Plus de 200 000 morts
Les premiers bilans donnés par les autorités locales laissent immédiatement présager de l'ampleur de la catastrophe humaine. En fin de journée, le décompte fait état d'au moins 3 000 morts. Il ne fera que s'aggraver les jours suivants. Au total, environ 217 000 personnes sont mortes ou considérées comme mortes, et un nombre non précisé sont toujours portées disparues. La seule Indonésie compte plus de 168 000 morts ou disparus, le Sri Lanka 31 000 morts et l'Inde 16 389 morts et disparus.
Très rapidement, la communauté internationale se mobilise pour aider les victimes. Touchés par les images impressionnantes tournées par les nombreux touristes occidentaux en vacances sur place -et qui figurent parmi les victimes- pour les fêtes de Noël, les particuliers multiplient les dons. Au bout d'une semaine, Médecins sans frontières demandera même de stopper les envois d'argent, l'ONG estimant ses besoins couverts pour l'aide d'urgence. En France, plus de 300 millions d'euros seront récoltés au total. Six milliards de dollars d'aide sont également promis par les Etats.
Désastre économique
Dans un premier temps, les humanitaires craignent que la population soit victime d'une nouvelle catastrophe, épidémique celle-là. Heureusement, les secours d'urgence permettront de juguler ces craintes. En revanche, l'aide à long terme, et notamment la reconstruction, est toujours plus problématique. Malgré la présence massive d'ONG -qui parfois se font concurrence entre-elles-, des centaines de milliers de personnes sont ainsi toujours sans abri ou ne peuvent compter que sur des logements de fortune. En Indonésie, environ 67 000 sinistrés vivent encore sous la tente, 30 000 dans des baraquements en bois et plus de 400 000 ont été recueillis par des proches.

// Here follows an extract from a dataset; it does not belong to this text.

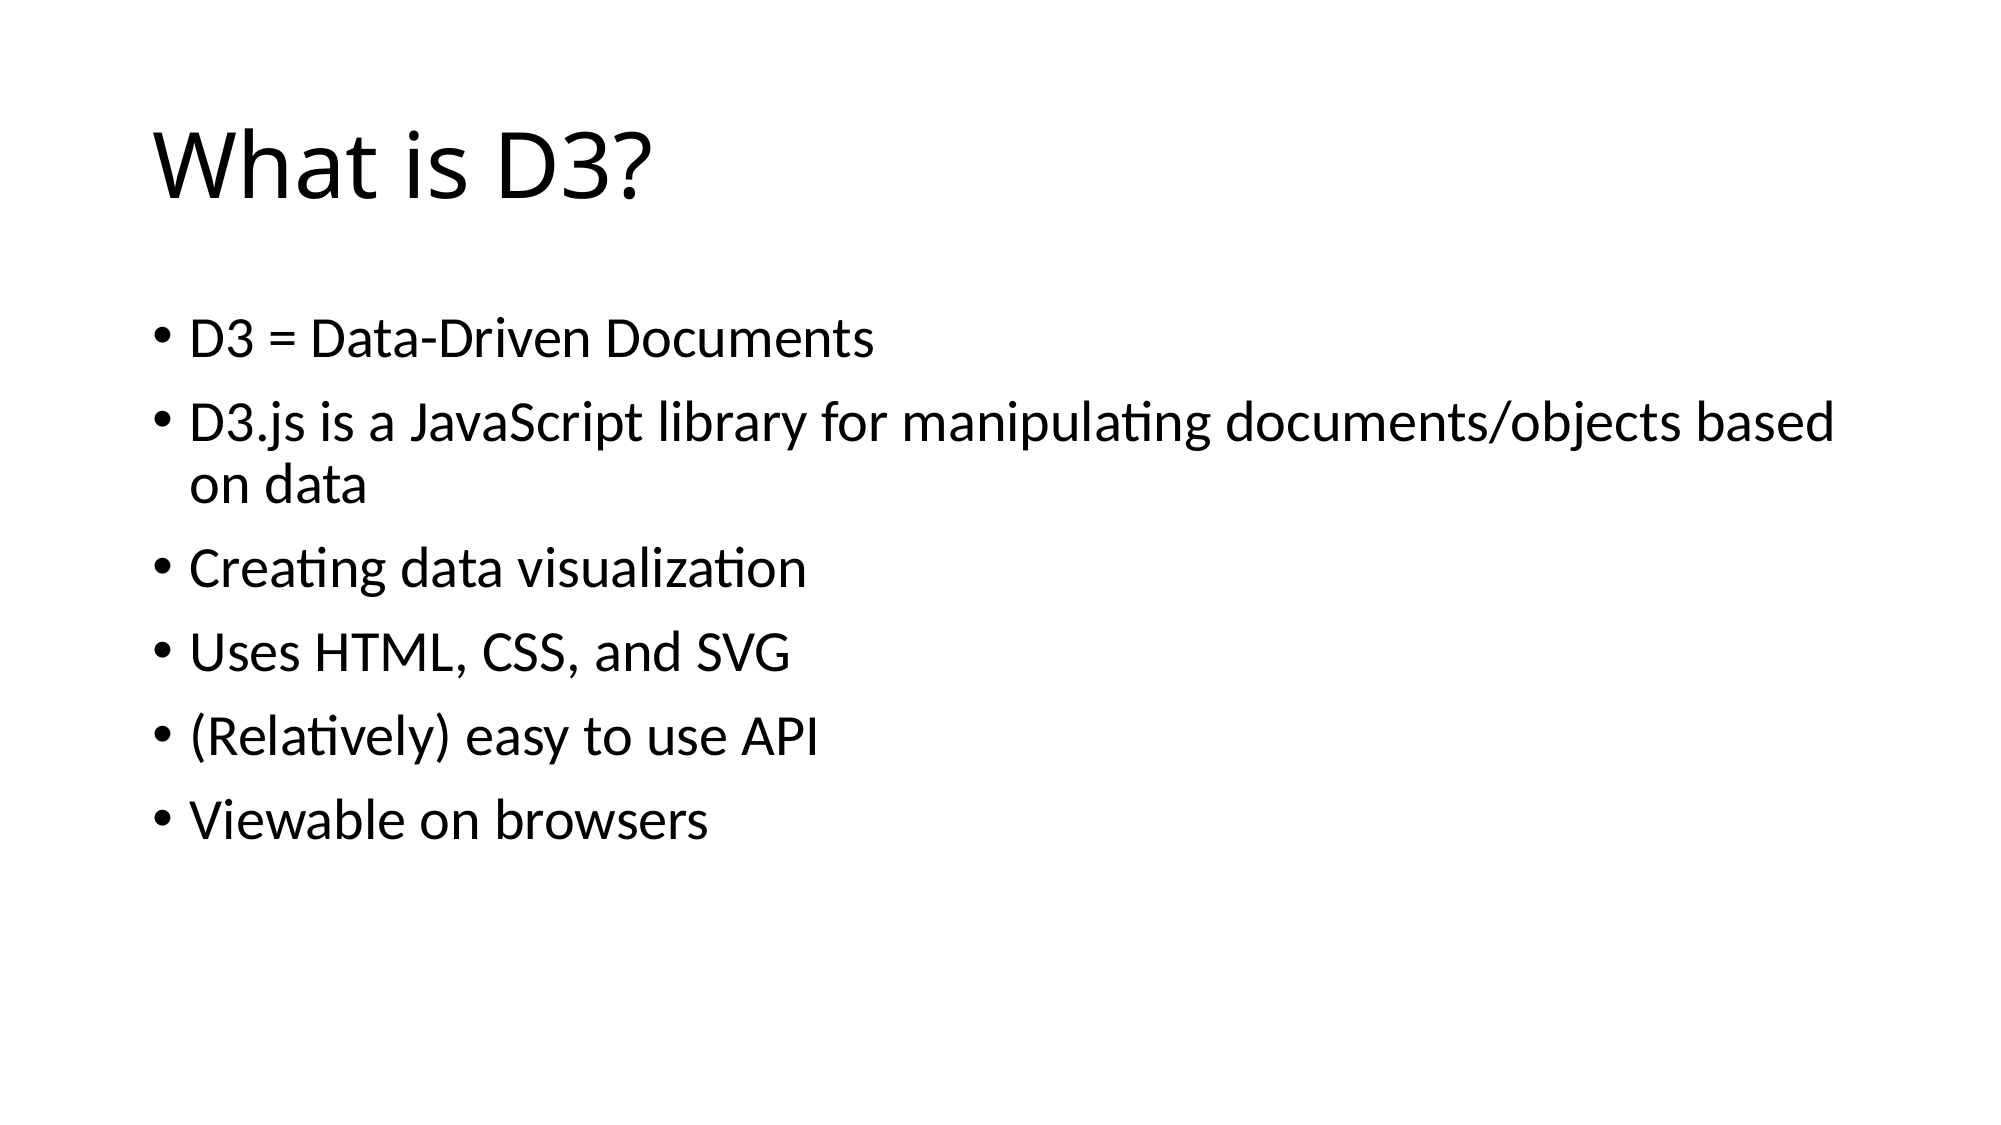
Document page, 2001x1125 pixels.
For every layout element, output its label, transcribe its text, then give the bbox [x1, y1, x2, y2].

list D3 = Data-Driven Documents D3.js is a JavaScript library for manipulating documents/objects based on data Creating data visualization Uses HTML, CSS, and SVG (Relatively) easy to use API Viewable on browsers [137, 299, 1863, 1014]
title What is D3? [137, 59, 1863, 278]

Le tsunami ayant tout ravagé sur son passage, la catastrophe est également économique. Elle est estimée à plus de 4 milliards de dollars en Indonésie. En Thaïlande, la pêche et l'agriculture ont subi des pertes de plus de 350 millions. Même désastre aux Maldives, au développement quasi-exclusivement basé sur le tourisme et ses plages paradisiaques. Là aussi, le travail de relance de l'activité est impératif pour redonner du travail aux populations locales.
De belles histoires
Malgré tout, de belles histoires finissent par émerger de l'horreur. Anthony Pravee, un petit Indien de huit ans, ne rouvre par exemple les yeux que quelques minutes avant que ses fossoyeurs, qui le croyaient mort, l'enterrent. En Thaïlande, la petite Zoe Shiu, six ans, s'accroche à un coussin pneumatique. Son embarcation de fortune l'aide à atteindre un bateau renversé qu'une femme de chambre cherche également à agripper. Cette dernière retournera le navire et sauvera finalement les deux vies.

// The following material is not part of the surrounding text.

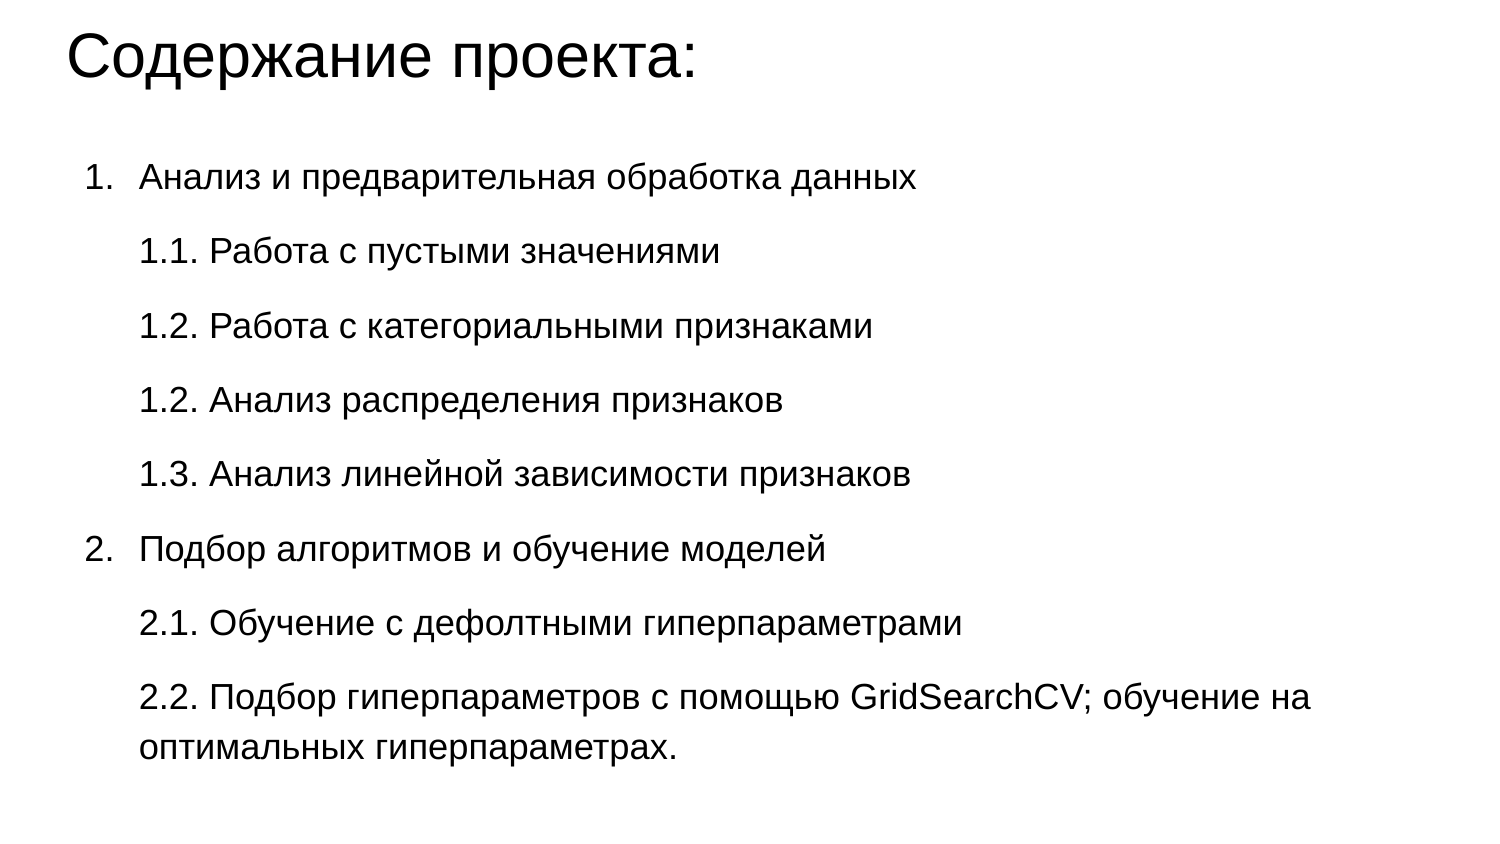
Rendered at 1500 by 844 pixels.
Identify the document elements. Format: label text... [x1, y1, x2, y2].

title Содержание проекта: [51, 0, 1449, 94]
list Анализ и предварительная обработка данных 1.1. Работа с пустыми значениями 1.2. Работа с категориальными признаками 1.2. Анализ распределения признаков 1.3. Анализ линейной зависимости признаков Подбор алгоритмов и обучение моделей 2.1. Обучение с дефолтными гиперпараметрами 2.2. Подбор гиперпараметров с помощью GridSearchCV; обучение на оптимальных гиперпараметрах. [51, 131, 1449, 787]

Au Sri Lanka, le "bébé 81" retrouvera quant à lui sa famille en février. Agé de quatre mois, il avait été découvert sous une pile d'ordures après avoir été sauvé par un voisin au moment où la mer se retirait avant d'être admis en 81e position à l'hôpital de Kalmunai. Revendiqué par plusieurs couples, ses parents le récupéreront après des tests ADN.